Half a century later, what does Dowling think of McIntyre now? “Instead of feeling negative, and I know that some of our members still have negative feelings, I think it gave us the opportunity to follow what the Vatican Council had said was part of the modern world.

“At the same time we were following the spirit of being part of the modern world and having to resist the orders of the hierarchy. I see it as a way to get out of the limits of the past and seek a new path towards self-determination, in order to serve in the spirit. We were called to serve others, to work with the poor, to be compassionate people and to go into the world instead of withdrawing from the world ”.

A Rebel Hearts alembic
Photography: discovery +

It is surely no coincidence that this drama was set in Hollywood, a place where McIntyre, a stick in the mud reminiscent of Meryl Streep’s school principal in the movie Doubt, was always going to fight to stem the tides of change. Activists like Jane Fonda, Tom Hayden and Buckminster Fuller showed up on the university campus.

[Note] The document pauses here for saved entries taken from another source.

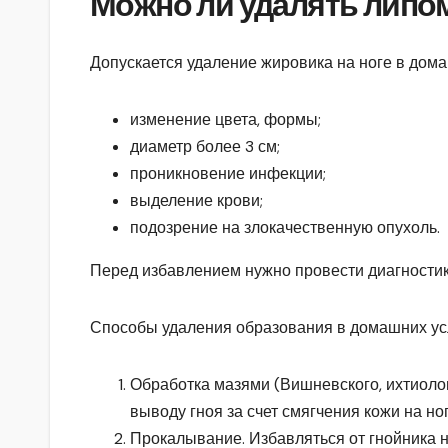
Можно ли удалять липо
Допускается удаление жировика на ноге в дома
изменение цвета, формы;
диаметр более 3 см;
проникновение инфекции;
выделение крови;
подозрение на злокачественную опухоль.
Перед избавлением нужно провести диагностик
Способы удаления образования в домашних ус
Обработка мазями (Вишневского, ихтиоло
выводу гноя за счет смягчения кожи на но
Прокалывание. Избавляться от гнойника н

Dowling says, “I think the climate and culture of Los Angeles contributed to our faculty, our students, everyone’s willingness to grow in the sun. Physically, morally, educationally and intellectually, that was a time and still is a time of curiosity, of experimentation, of taking risks and warming ourselves in the sun and being welcomed and welcoming others to our western oasis. “

Manríquez, an activist for racial justice and LGBTQ + rights critical of the current Vatican, agrees that the location was key. “How are you going to keep this secret? An institution that thrives on secrecy was trying to do great spiritual violence to a group of women in a city where there are no secrets.

She adds: “I have heard it said that if you want to make God laugh, tell God your plans, and I have the feeling that God has a very wicked sense of humor to have put Cardinal McIntyre in Hollywood at the time that He or She put Cardinal McIntyre here. “

Director Kos, who grew up as a gay man in Catholic Brazil, says that when he first heard the story of sisters Immaculate Heart from producers Shawnee Isaac-Smith and Kira Carstensen, it was like an arrow in his heart.

“The more I worked on this movie, the more current the story became,” he explains on Zoom. “I never felt like I was making a historical movie. I felt like I was making a movie about today and I was really exploring and doing deep meditation on change and what this change was like.

“The twists and turns and the ebbs and flows and the perseverance that it takes and the cost it can take and the sacrifices one has to make really speak to where we are now at this time when we have to question these authorities and these structures. that govern our lives ”.